(Records drawn from a dataset)
<<<<

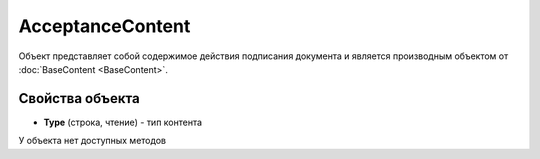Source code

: ﻿AcceptanceContent
=================

Объект представляет собой содержимое действия подписания документа 
и является производным объектом от :doc:`BaseContent <BaseContent>`.

Свойства объекта
----------------

- **Type** (строка, чтение) - тип контента


У объекта нет доступных методов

>>>>

Instruction: A faithful copy of the entries above is needed, one that contains no images.

The answer:
Source code

: ﻿AcceptanceContent
=================

Объект представляет собой содержимое действия подписания документа 
и является производным объектом от :doc:`BaseContent <BaseContent>`.

Свойства объекта
----------------

- **Type** (строка, чтение) - тип контента


У объекта нет доступных методов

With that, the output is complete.